In most cases, you can apply and open the savings account online as long as you can provide documentation that confirms your identity. If you’re a new customer, legally, you’ll need to verify your identity, and may have to do so in person. For those younger than 18, a joint or custodial account may be necessary. Learn more about kids bank accounts.

How to get the most out of your savings account

  • Make sure you keep a minimum balance. Some accounts may require you to hold a minimum balance from month to month, otherwise, you may be hit with fees. Find out if your account requires a minimum balance and make sure you keep your account above that number.
  • Monitor account activity. You should always monitor account activity to stay on top of any unexpected charges or fees. Most savings accounts allow you to do this from your computer or mobile phone.

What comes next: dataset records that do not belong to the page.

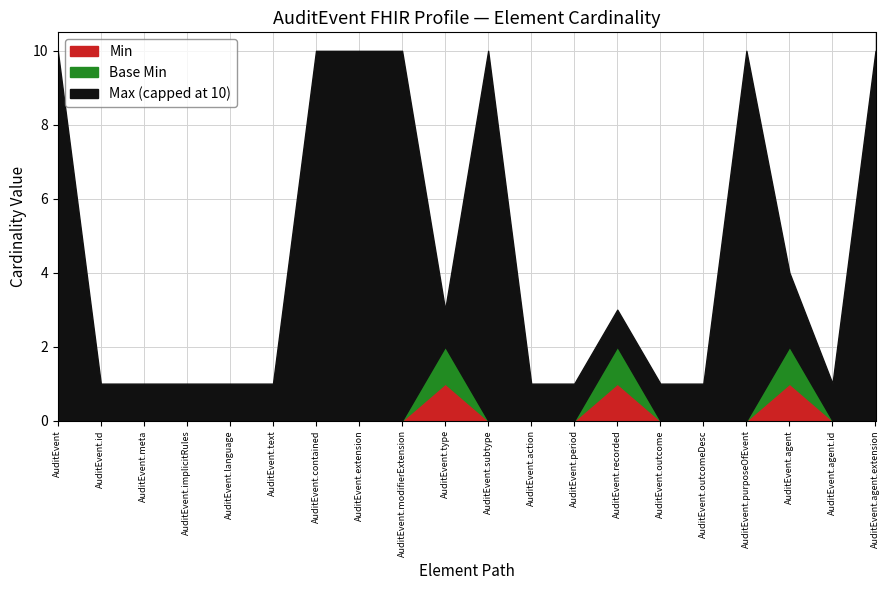

Between AuditEvent.id and AuditEvent.implicitRules, which is larger?

AuditEvent.id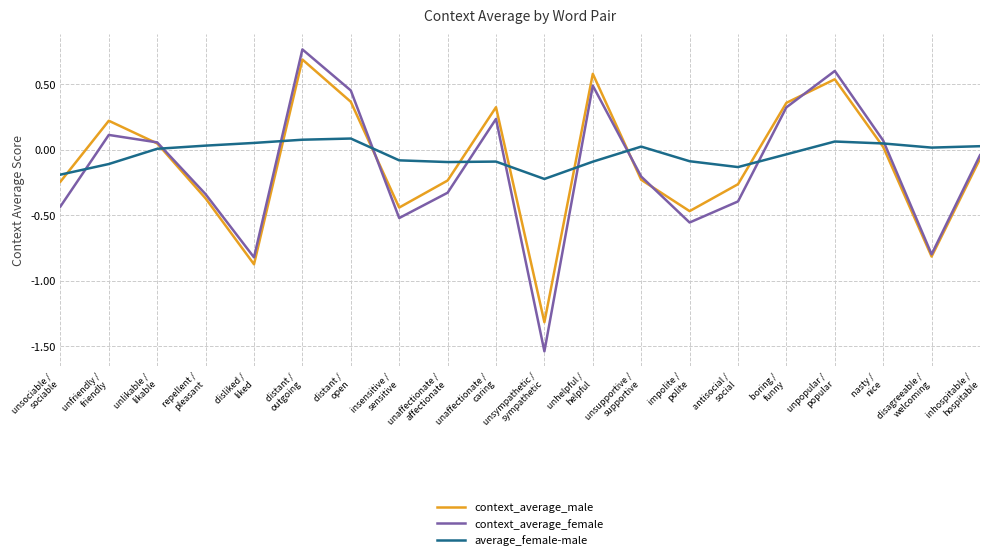

Which series ends up on top after the final intersection of context_average_male and average_female-male?

average_female-male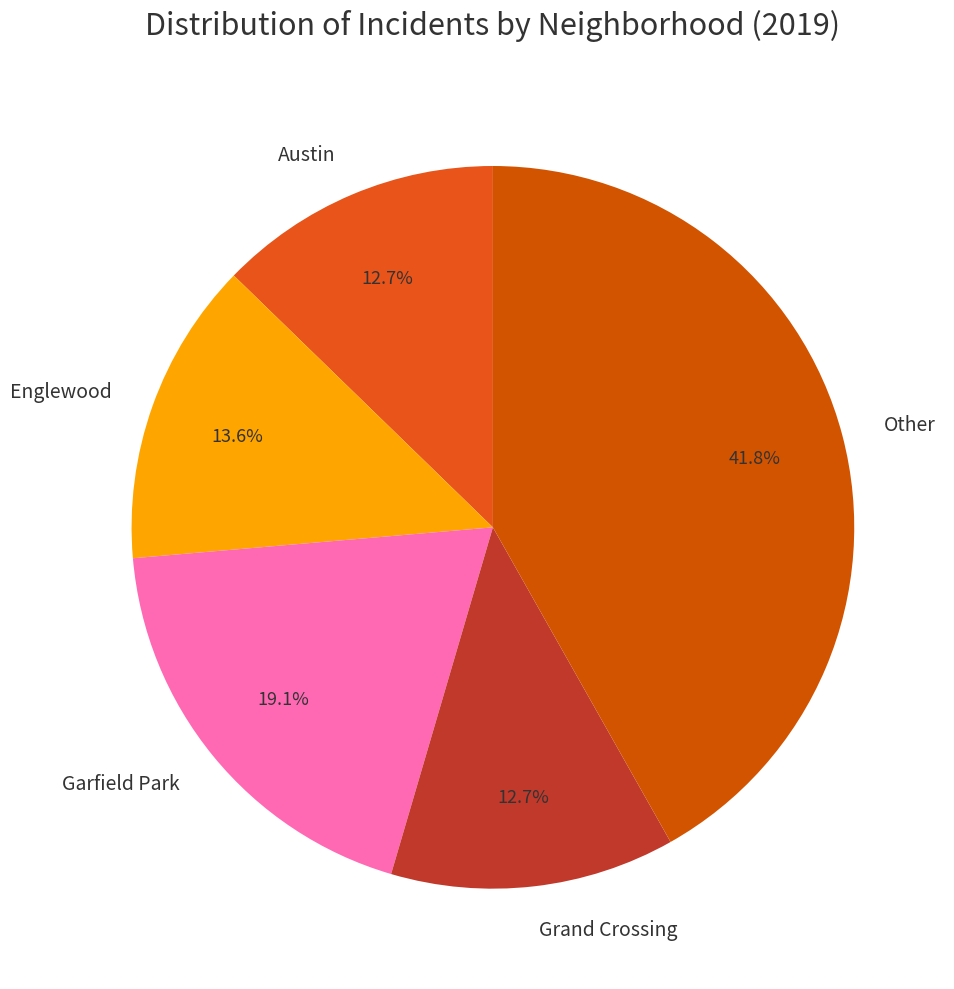

Combined, do Grand Crossing and Garfield Park account for over 50%?

No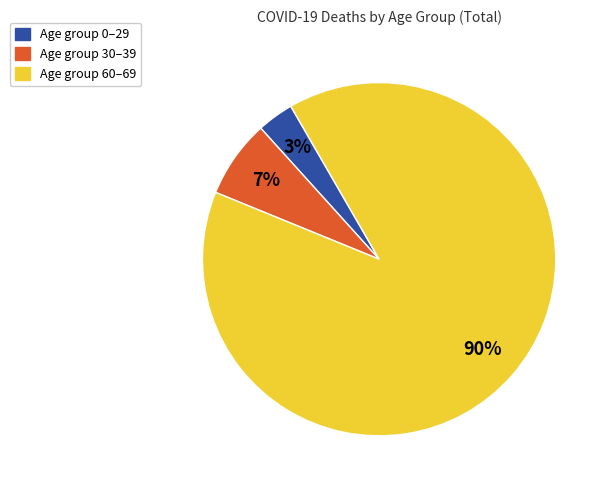

To the nearest percent, what is the average slice percentage?

33%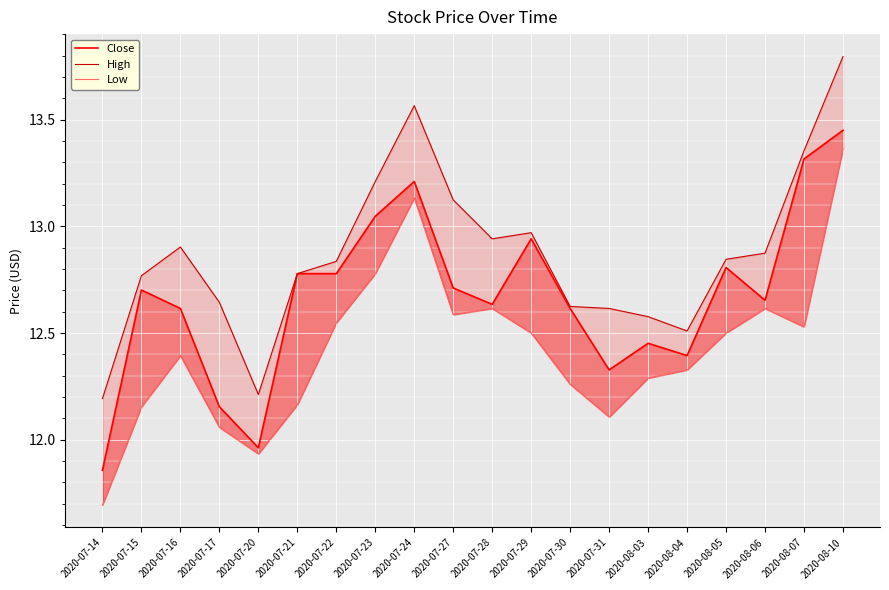

What is the sum of all High values?

257.4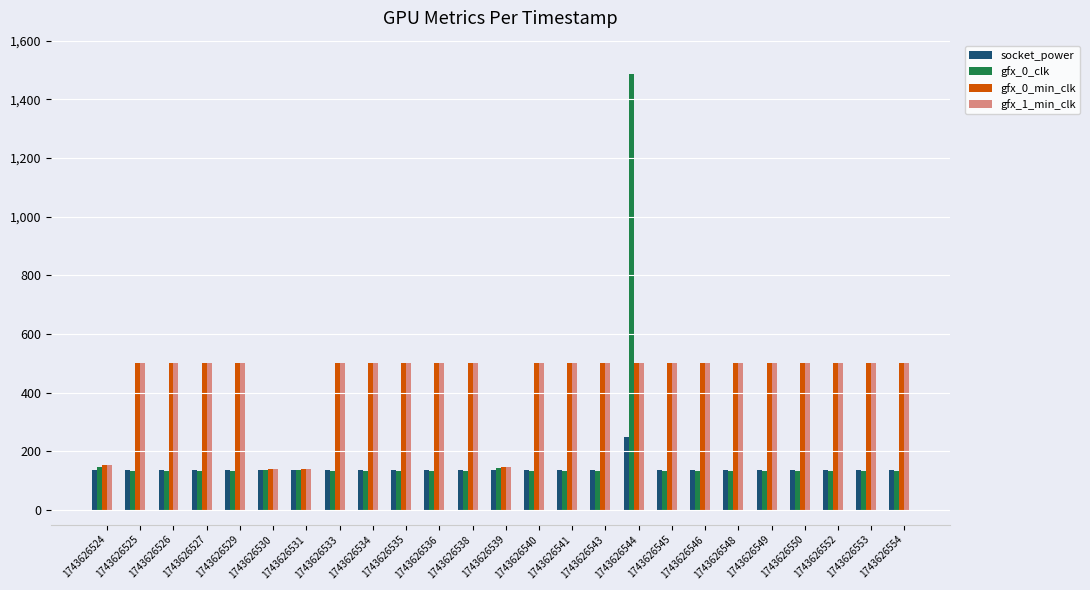

How many bars are there in total?

100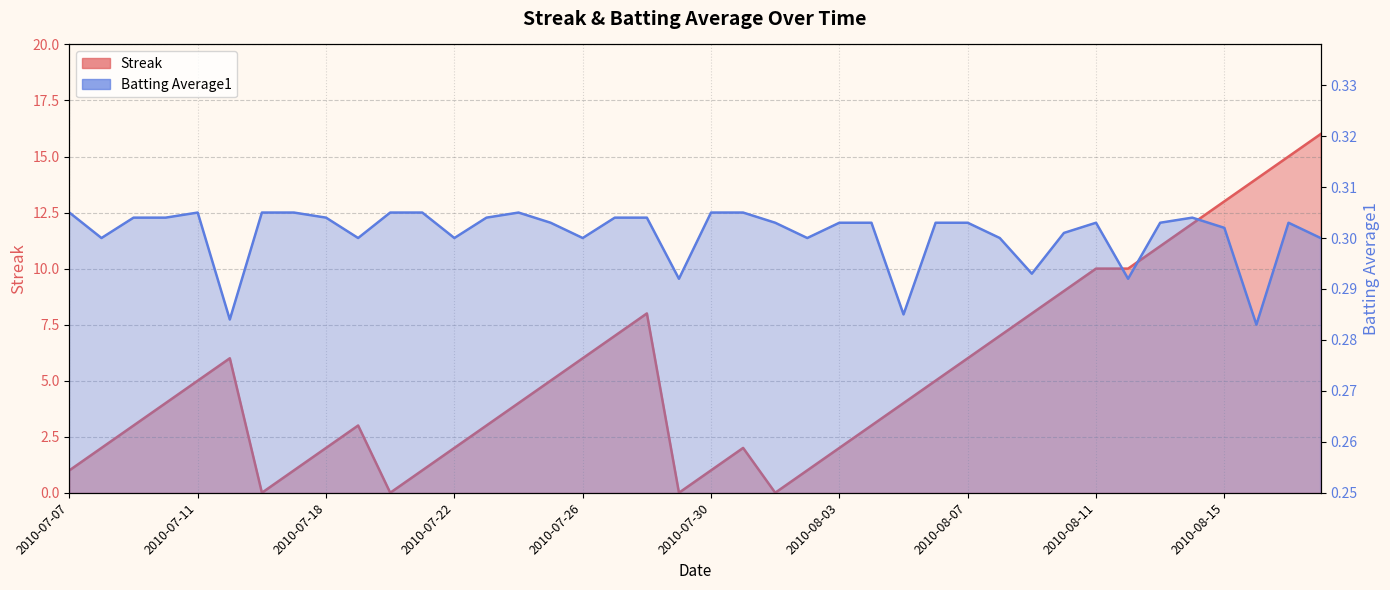

What is the sum of all Batting Average1 values?

12.0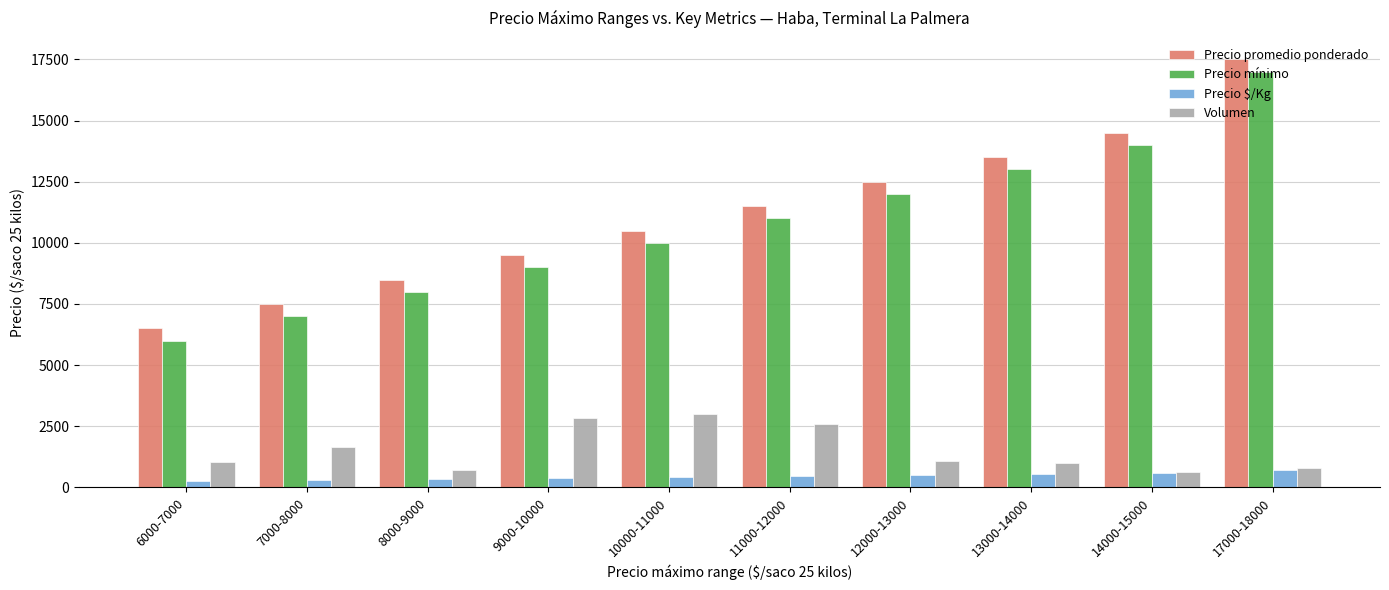

Is the value of Precio $/Kg at 6000-7000 greater than the value of Volumen at 6000-7000?

No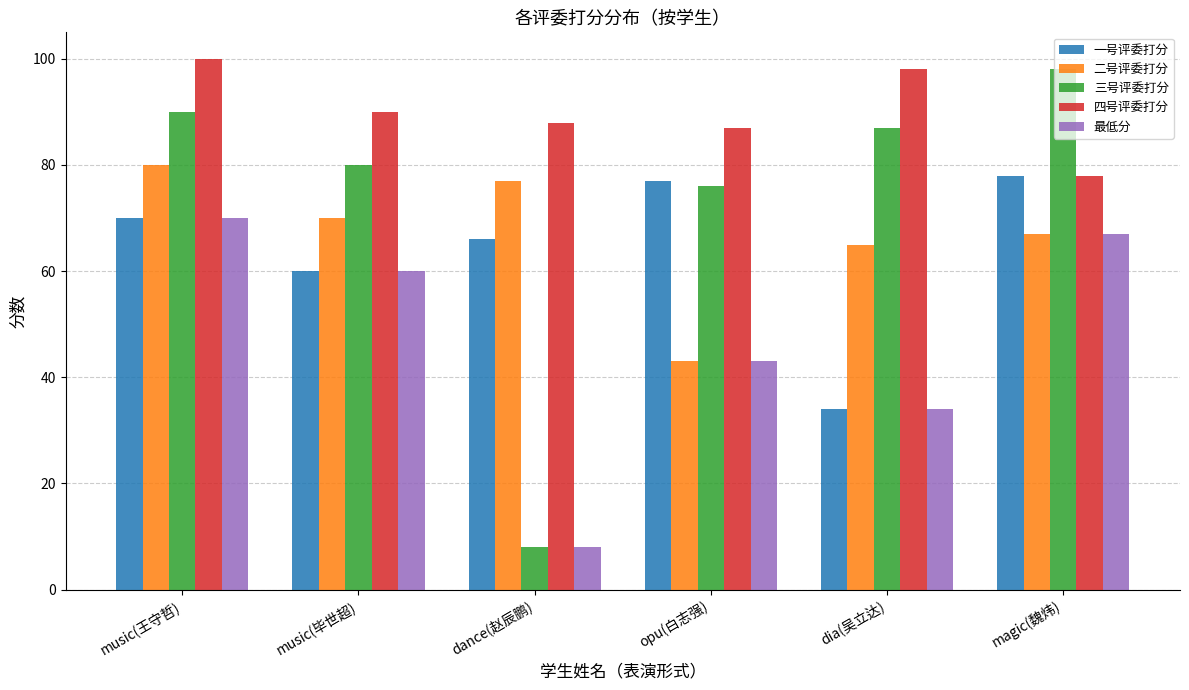

How many bars are there in total?

30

  • Think about investing. After your savings account has grown, you may want to consider other types of investments. Money market accounts and CDs can provide better returns than standard savings accounts, whereas mutual funds, stocks and other investments can offer even greater potential.
  • Limit your transactions. Don’t forget that savings accounts are limited to six outgoing transactions per month, and you’ll face a fee for every transaction above that limit.
  • Keep an eye out once the introductory rate expires. Most special offers and introductory interest rates aren’t permanent, meaning your interest drops to a lower rate after the introductory period ends. Decide whether your new rate is enough or if it’s worth shopping around for other savings accounts that offer higher introductory interest rates.